Gilbert- for helping me to find my way to where I am now one step at a time. Always willing to tell me the truth no matter how much I disagree. For teaching me to do the hard stuff.

Lama Surya Das, Khen Rinpoche, Dzigar Kongtrul Rinpoche, Dzongsar Khyentse Rinpoche, the monks of Wat Santidham, and countless other teachers- for teaching how to be a Buddha rather than a Buddhist. For having a seemingly inexhaustible wealth of wisdom, compassion, love, and equanimity and assuring me that I can too if I do the work.

H.H. the 14th Dalai Lama and H.H. the 17th Karmapa- for being beyond words. You bring peace and hope in the midst of seeming despair. For being selfless in a selfish time.

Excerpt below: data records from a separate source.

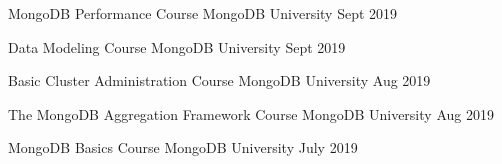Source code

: \begin{cvhonors}

  \cvhonor
    {MongoDB Performance} %
    {Course} %
    {MongoDB University} %
    {Sept 2019} %

  \cvhonor
    {Data Modeling} %
    {Course} %
    {MongoDB University} %
    {Sept 2019} %

  \cvhonor
    {Basic Cluster Administration} %
    {Course} %
    {MongoDB University} %
    {Aug 2019} %

  \cvhonor
    {The MongoDB Aggregation Framework} %
    {Course} %
    {MongoDB University} %
    {Aug 2019} %

  \cvhonor
    {MongoDB Basics} %
    {Course} %
    {MongoDB University} %
    {July 2019} %

\end{cvhonors}
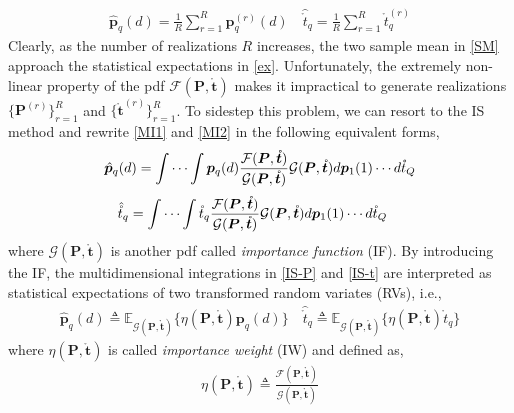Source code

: \documentclass[review]{elsarticle}
\begin{document}
\begin{align}\label{SM}
    \hat{\boldsymbol{p}}_q(d)=\frac{1}{R}\sum_{r=1}^R \boldsymbol{p}_q^{(r)}(d) \quad \hat{\mathring{t}}_q=\frac{1}{R}\sum_{r=1}^R \mathring{t}_q^{(r)}
\end{align}
Clearly, as the number of realizations $R$ increases, the two sample mean in \eqref{SM} approach the statistical expectations in \eqref{ex}. Unfortunately, the extremely non-linear property of the pdf $\mathcal{F}(\boldsymbol{P},\mathring{\boldsymbol{t}})$ makes it impractical to generate realizations $\lbrace \boldsymbol{P}^{(r)}\rbrace_{r=1}^R$ and $\lbrace \mathring{\boldsymbol{t}}^{(r)}\rbrace_{r=1}^R$. To sidestep this problem, we can resort to the IS method \cite{Kay2000Mean,ISdoa2008} and rewrite \eqref{MI1} and \eqref{MI2} in the following equivalent forms,
\begin{align}\label{IS-P}
    \hat{\boldsymbol{p}}_q(d)=\idotsint \boldsymbol{p}_q(d) \frac{\mathcal{F}(\boldsymbol{P},\mathring{\boldsymbol{t}})}{\mathcal{G}(\boldsymbol{P},\mathring{\boldsymbol{t}})}\mathcal{G}(\boldsymbol{P},\mathring{\boldsymbol{t}})d\boldsymbol{p}_1(1) \cdots d\mathring{t}_Q
\end{align}
\begin{align}\label{IS-t}    
    \hat{\mathring{t}}_q&=\idotsint \mathring{t}_q \frac{\mathcal{F}(\boldsymbol{P},\mathring{\boldsymbol{t}})}{\mathcal{G}(\boldsymbol{P},\mathring{\boldsymbol{t}})}\mathcal{G}(\boldsymbol{P},\mathring{\boldsymbol{t}})d\boldsymbol{p}_1(1) \cdots d\mathring{t}_Q
\end{align}
where $\mathcal{G}(\boldsymbol{P},\mathring{\boldsymbol{t}})$ is another pdf called \emph{importance function} (IF). By introducing the IF, the multidimensional integrations in \eqref{IS-P} and \eqref{IS-t} are interpreted as statistical expectations of two transformed random variates (RVs), i.e.,
\begin{align}\label{IS-ex}
    \hat{\boldsymbol{p}}_q(d)\triangleq \mathbb{E}_{\mathcal{G}(\boldsymbol{P},\mathring{\boldsymbol{t}})}\{\eta(\boldsymbol{P},\mathring{\boldsymbol{t}})\boldsymbol{p}_q(d)\} \quad \hat{\mathring{t}}_q\triangleq \mathbb{E}_{\mathcal{G}(\boldsymbol{P},\mathring{\boldsymbol{t}})}\{\eta(\boldsymbol{P},\mathring{\boldsymbol{t}})\mathring{t}_q\}
\end{align}
where $\eta(\boldsymbol{P},\mathring{\boldsymbol{t}})$ is called \emph{importance weight} (IW) and defined as,
\begin{align}\label{eta}
    \eta(\boldsymbol{P},\mathring{\boldsymbol{t}})\triangleq\frac{\mathcal{F}(\boldsymbol{P},\mathring{\boldsymbol{t}})}{\mathcal{G}(\boldsymbol{P},\mathring{\boldsymbol{t}})}
\end{align}
\end{document}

Corey- for always being able to help me laugh at my mistakes and forgiving my arrogance. Your friendship has made some of my best times better and some of my worst times more bearable. For always being my closest friend no matter what disagreements we may have or being separated by thousands of miles.

Rodney- for teaching me to view spirituality through a different lens that embraces rather than differentiates. For helping me learn that I have not/will not "arrive" or "get there" and stopping is not a real option. For helping clarify my vision enough that even when I try to walk away from it I cannot.

Andy and Patrick- for showing me a picture of myself in many ways. For helping me to believe that I can make a difference and providing me with a reason to continue to put forth an effort.

Malcolm X- after years of teaching racial segregation he had the humility and integrity to say he was wrong in front of a global audience after making the Hajj to Mecca. This teaches me that fighting injustice in the world in a meaningful way requires a deep commitment to honesty, integrity, and humility.

Nameless ex-girlfriends- for allowing me to learn what commitment and partnership is supposed to be about and for having the wisdom to let me know when I was quite obviously missing the point. I am a better man because of your unwillingness to put up with some of my boyish ways.

All the PCV's in Cambodia- for seeing many aspects of life far more clearly than I do and allowing me to benefit from your vision and service.For sharing an experience that would be quite lonely without your friendship.

So many friends and acquaintances over the years- for allowing me to learn through your example and the opportunity to share in your joy and sorrow.

This list is sooooo far from being complete that it is only reflects a fraction of those people to whom I am grateful. If you have taken the time to read this list I owe you a debt of gratitude simply because you have allowed me have a voice. If you didn't read this list, I find a sense of gratitude for reminding me that I am not special or unique; I am one among many.